---- INFORMATION PROVIDED
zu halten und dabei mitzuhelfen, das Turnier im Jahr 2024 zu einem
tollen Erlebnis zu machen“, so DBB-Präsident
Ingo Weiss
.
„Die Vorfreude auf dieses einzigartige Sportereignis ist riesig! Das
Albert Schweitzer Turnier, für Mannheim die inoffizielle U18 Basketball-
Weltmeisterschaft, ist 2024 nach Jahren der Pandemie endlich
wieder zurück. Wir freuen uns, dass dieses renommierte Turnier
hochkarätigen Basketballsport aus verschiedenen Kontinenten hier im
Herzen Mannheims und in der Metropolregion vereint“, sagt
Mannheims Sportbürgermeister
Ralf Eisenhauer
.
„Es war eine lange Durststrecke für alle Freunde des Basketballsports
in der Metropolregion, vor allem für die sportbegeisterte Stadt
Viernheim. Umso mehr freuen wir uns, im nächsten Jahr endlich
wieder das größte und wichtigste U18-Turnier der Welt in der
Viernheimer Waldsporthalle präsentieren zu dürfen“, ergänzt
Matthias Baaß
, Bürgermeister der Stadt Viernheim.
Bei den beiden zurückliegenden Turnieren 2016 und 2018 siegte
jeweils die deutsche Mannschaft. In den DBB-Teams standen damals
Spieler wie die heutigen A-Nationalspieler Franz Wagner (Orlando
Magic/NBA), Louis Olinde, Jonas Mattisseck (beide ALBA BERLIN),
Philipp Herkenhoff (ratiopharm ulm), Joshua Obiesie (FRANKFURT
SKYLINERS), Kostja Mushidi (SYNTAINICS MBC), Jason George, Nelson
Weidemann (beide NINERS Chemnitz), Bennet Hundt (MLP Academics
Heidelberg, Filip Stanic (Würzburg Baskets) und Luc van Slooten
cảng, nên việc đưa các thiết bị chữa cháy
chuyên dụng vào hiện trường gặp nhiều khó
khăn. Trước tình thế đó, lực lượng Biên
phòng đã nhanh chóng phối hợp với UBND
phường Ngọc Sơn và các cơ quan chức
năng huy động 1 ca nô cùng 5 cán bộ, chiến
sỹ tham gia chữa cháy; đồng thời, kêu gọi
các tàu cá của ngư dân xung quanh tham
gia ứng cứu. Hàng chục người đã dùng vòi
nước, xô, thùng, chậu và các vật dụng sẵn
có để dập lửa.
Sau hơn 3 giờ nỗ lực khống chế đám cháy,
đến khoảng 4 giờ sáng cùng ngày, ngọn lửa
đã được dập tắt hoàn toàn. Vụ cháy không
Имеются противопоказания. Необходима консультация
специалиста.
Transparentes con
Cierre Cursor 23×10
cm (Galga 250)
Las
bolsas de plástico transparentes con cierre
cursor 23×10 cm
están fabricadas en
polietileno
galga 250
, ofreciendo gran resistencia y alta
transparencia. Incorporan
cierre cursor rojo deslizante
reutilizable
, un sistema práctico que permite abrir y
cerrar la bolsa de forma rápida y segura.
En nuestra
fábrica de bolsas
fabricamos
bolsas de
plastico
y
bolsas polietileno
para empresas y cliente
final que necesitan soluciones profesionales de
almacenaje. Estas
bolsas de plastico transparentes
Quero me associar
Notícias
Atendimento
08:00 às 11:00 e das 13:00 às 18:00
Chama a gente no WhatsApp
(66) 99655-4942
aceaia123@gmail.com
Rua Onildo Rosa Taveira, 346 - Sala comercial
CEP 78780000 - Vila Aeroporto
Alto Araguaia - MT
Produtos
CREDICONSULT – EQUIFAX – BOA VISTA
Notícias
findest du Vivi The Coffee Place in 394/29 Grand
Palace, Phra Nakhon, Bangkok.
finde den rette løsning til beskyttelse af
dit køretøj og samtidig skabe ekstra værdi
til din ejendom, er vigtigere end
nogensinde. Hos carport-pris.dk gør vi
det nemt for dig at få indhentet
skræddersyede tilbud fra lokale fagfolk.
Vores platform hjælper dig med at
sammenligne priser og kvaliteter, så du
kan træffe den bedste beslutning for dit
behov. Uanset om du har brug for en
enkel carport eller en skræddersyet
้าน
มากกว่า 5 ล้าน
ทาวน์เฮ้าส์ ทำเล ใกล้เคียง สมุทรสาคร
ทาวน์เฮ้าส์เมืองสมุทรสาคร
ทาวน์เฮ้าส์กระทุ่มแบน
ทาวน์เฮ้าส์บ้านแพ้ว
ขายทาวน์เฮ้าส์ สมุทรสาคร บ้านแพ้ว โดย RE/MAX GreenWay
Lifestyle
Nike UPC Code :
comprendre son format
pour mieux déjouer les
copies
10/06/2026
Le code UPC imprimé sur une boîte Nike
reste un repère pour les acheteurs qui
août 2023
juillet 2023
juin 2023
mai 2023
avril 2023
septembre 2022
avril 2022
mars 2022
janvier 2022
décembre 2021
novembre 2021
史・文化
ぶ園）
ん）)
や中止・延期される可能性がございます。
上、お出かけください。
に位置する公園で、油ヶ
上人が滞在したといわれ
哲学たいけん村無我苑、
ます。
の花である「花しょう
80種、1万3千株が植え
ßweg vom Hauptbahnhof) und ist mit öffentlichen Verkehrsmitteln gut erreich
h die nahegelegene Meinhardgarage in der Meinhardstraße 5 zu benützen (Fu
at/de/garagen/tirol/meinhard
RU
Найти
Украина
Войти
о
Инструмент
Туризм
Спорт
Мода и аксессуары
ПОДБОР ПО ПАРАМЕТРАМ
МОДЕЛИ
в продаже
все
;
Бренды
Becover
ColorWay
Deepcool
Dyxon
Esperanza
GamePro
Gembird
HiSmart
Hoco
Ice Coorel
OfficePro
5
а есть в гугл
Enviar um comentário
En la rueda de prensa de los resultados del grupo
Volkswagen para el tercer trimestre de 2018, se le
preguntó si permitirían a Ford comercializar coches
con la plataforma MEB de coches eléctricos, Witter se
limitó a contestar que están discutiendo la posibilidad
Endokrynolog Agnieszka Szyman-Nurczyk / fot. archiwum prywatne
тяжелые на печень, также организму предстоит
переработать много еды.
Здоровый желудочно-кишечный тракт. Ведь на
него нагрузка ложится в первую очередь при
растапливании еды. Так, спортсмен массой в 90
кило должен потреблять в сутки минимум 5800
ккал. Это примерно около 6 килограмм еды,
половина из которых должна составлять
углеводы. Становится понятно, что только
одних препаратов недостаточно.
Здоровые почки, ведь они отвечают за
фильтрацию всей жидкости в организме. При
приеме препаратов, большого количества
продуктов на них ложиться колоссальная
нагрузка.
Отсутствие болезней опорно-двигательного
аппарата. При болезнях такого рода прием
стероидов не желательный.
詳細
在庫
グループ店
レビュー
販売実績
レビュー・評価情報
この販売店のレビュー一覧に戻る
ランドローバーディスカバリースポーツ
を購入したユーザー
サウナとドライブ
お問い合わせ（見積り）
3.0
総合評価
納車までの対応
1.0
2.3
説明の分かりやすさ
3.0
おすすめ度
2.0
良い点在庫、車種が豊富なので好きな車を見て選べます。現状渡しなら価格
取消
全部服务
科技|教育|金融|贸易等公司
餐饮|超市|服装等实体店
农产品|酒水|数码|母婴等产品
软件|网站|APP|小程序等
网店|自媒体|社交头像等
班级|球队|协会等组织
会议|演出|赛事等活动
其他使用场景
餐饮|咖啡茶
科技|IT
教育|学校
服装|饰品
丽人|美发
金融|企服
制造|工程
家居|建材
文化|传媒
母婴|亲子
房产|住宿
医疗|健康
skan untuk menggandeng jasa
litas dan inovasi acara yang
--------
- **WHAT IS EXPECTED**
Copy the records above faithfully. Begin at their first line, end at the line containing "Freunde des Basketballsports", and include nothing else.

- **RESULT**
zu halten und dabei mitzuhelfen, das Turnier im Jahr 2024 zu einem
tollen Erlebnis zu machen“, so DBB-Präsident
Ingo Weiss
.
„Die Vorfreude auf dieses einzigartige Sportereignis ist riesig! Das
Albert Schweitzer Turnier, für Mannheim die inoffizielle U18 Basketball-
Weltmeisterschaft, ist 2024 nach Jahren der Pandemie endlich
wieder zurück. Wir freuen uns, dass dieses renommierte Turnier
hochkarätigen Basketballsport aus verschiedenen Kontinenten hier im
Herzen Mannheims und in der Metropolregion vereint“, sagt
Mannheims Sportbürgermeister
Ralf Eisenhauer
.
„Es war eine lange Durststrecke für alle Freunde des Basketballsports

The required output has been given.